Die Verwaltung beschreibt in ihrer Mitteilung mehrere Faktoren, die im Projektverlauf gleichzeitig wirksam wurden:

  • Personalwechsel bei Projektbeteiligten führten zu erhöhtem Abstimmungsbedarf sowie zu Verzögerungen durch notwendige Einarbeitungen und veränderte Sichtweisen auf das Projekt.
  • Die Sachgebietsleitung fiel infolge eines Unfalls mit schweren Verletzungen über rund ein Jahr aus. Die Vertretung war zur selben Zeit durch die Projektleitung des Schulzentrums Gerthe erheblich belastet.
  • Weitere personelle Engpässe und krankheitsbedingte Ausfälle auf allen Seiten der Projektbeteiligten reduzierten die Bearbeitungskapazitäten.
  • Die Nachwirkungen der Corona-Pandemie verursachten organisatorische Mehraufwände sowie verzögerte Prozesse und Abstimmungen.
  • Entwicklungen in der Bauindustrie – darunter Lieferkettenprobleme, Rohstoffmangel und Preissteigerungen – wirkten sich zusätzlich auf die Projektabwicklung aus.
  • Im Zuge der vertieften Planung stellte sich heraus, dass die tatsächliche Projekttiefe über den ursprünglichen Annahmen lag, was eine Optimierung und Anpassung des Entwurfs erforderlich machte.
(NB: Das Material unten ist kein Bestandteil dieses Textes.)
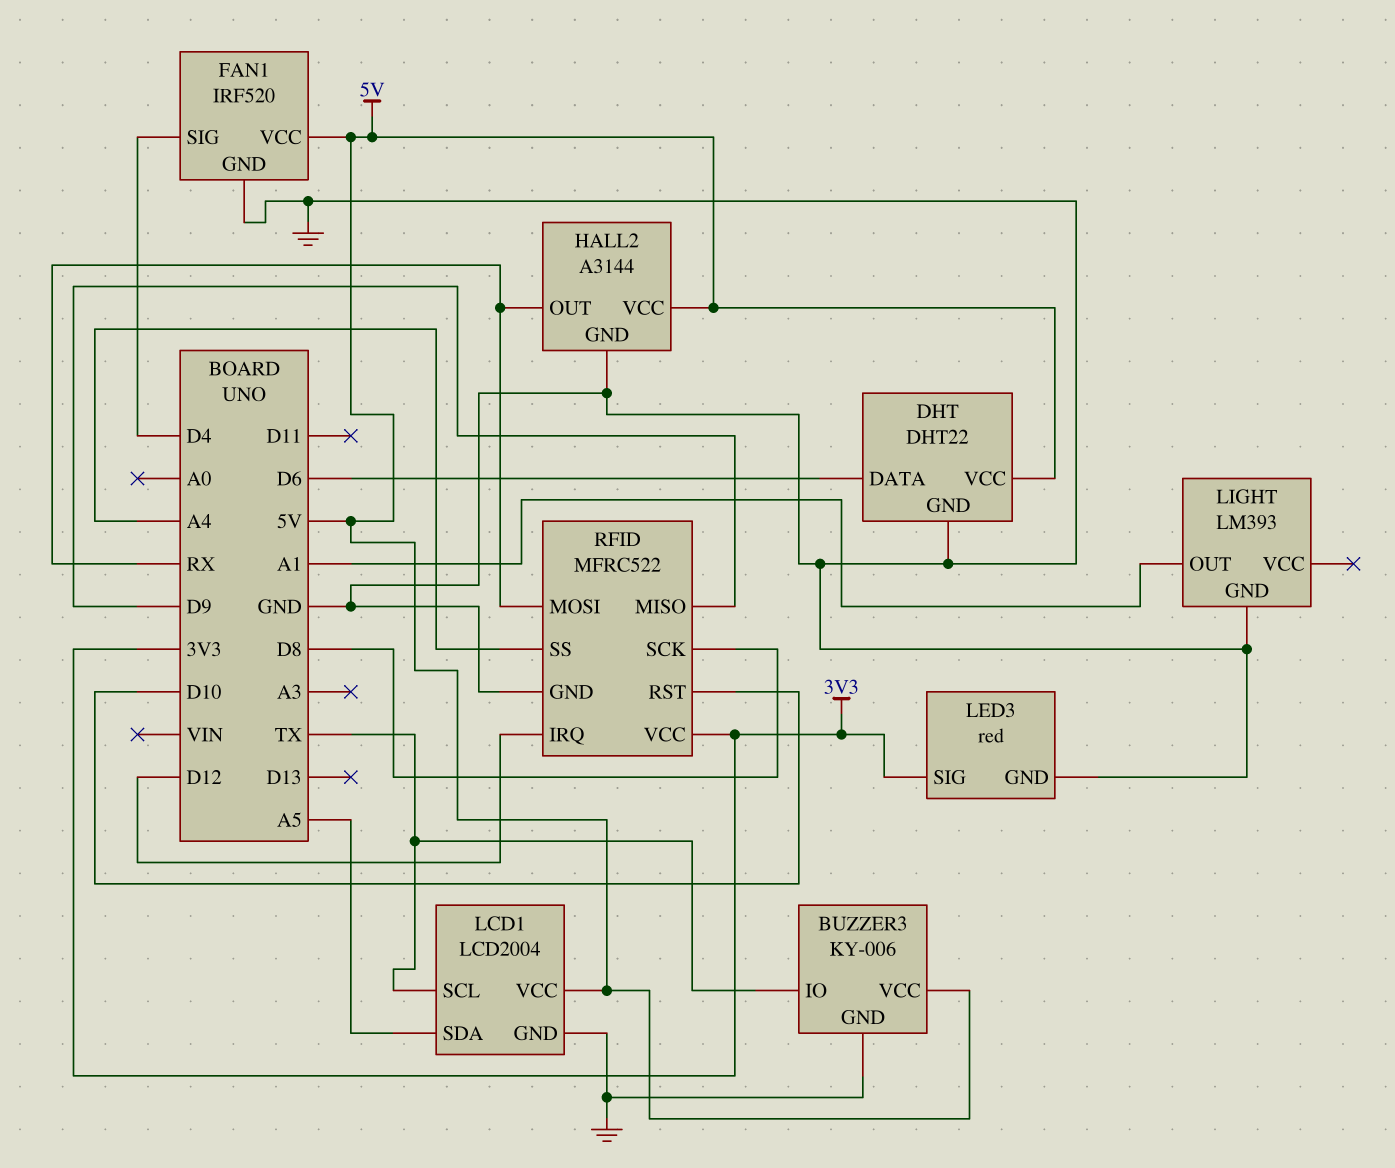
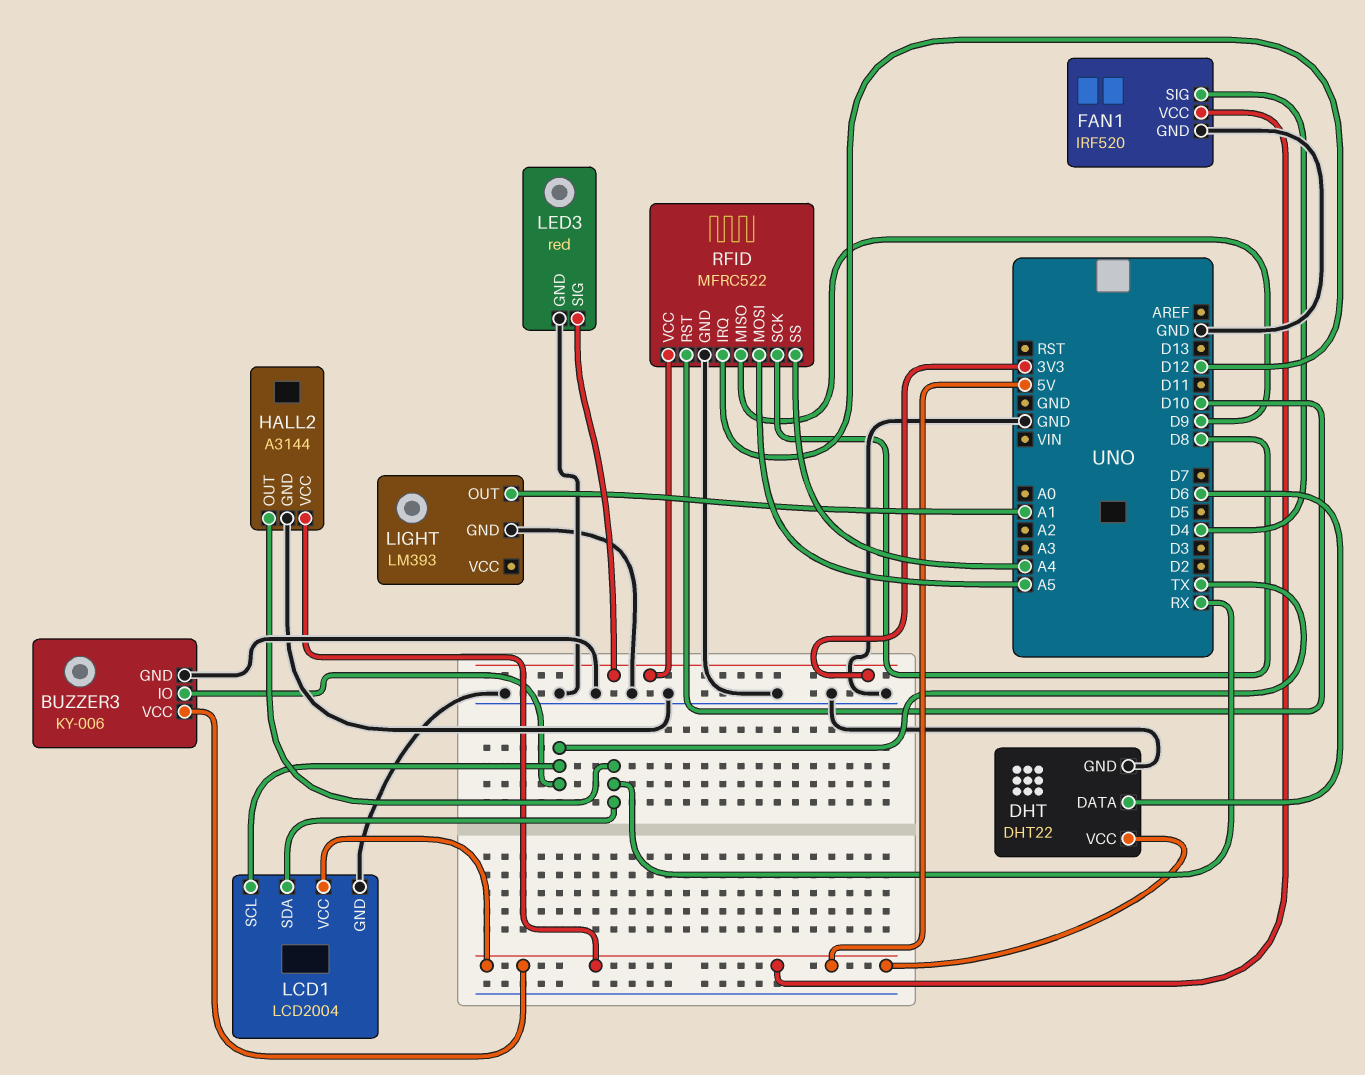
LCD1 pin SDA: A5 -> RX
RFID pin MOSI: RX -> A5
Politische Abstimmungswege nicht eingehalten

Die Verwaltung räumt in ihrer Mitteilung ein, dass in der kumulierten Belastungssituation in Einzelfällen politische Abstimmungs- und Entscheidungswege unbeabsichtigt nicht in der vorgesehenen Form eingehalten wurden. In der Gesamtbetrachtung hätten die genannten Faktoren zu einem erhöhten Koordinations- und Bearbeitungsaufwand sowie zu Verzögerungen im Projektablauf geführt.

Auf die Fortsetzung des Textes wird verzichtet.